Der rote Kater Willie liegt in der grellen Frühlingssonne vor dem Haus auf dem Tisch. Als ich mich hinsetze kommt er gleich näher und lehnt sich schnurrend an meinen Arm. Kater Herbert sitzt vor mir auf dem Boden und entscheidet nach längerem Nachdenken, daß er nicht auf den Tisch springt, weil da der Andere liegt. Er bleibt am Boden und lehnt sich an mein Bein. So sitzen wir und schauen vor uns hin.

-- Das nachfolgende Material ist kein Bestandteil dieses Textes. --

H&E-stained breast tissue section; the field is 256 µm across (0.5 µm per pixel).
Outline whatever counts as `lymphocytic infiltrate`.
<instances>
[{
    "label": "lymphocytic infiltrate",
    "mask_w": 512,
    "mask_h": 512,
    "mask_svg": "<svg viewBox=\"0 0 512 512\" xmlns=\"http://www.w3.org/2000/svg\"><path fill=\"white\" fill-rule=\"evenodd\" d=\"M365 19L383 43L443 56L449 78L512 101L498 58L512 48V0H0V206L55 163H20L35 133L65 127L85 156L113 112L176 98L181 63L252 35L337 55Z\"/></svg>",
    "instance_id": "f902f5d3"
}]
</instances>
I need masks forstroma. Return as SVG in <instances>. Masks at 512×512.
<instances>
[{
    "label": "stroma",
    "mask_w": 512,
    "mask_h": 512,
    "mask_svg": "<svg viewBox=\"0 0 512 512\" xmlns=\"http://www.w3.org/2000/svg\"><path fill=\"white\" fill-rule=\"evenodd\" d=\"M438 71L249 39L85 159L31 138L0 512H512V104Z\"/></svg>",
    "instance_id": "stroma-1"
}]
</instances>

Langsam geht die Arbeit voran, all das, was von den Bäumen gefallen ist, einzusammeln. Das Kreuz tut mir weh vom ständigen Bücken. Halbe Wälder haben Schneedruck und die Stürme abgeknickt und ausgerissen. Wir haben so um die zwanzig Obstbäume, drei große Birken, eine Kiefer und allerlei Gebüsch und überall, wirklich von jedem Baum ist was runter gefallen oder abgeknickt und liegt in größerem Geäst und Gezweig irgendwo in den Wiesen herum. Dazu noch soviel Laub wie nie, so erscheint es mir zumindest. Das Laub könnte man normalerweise liegen lassen, aber nicht das ganze Holz, denn es muß ja gemäht werden. Unter dem Nußbaum werden die Haufen immer größer, die ich zusammenreche und herumschiebe. Und dann, als mir alles zu viel wird und das Verzagen mir über den Rücken kriecht, denke ich an Beppo Straßenkehrer: … ein Schritt ein Atemzug, ein Besenstrich … und auf einmal unter dem ganzen Laub verborgen strahlen die blühenden wilden Schneeglöckerln heraus, was für eine große Freude!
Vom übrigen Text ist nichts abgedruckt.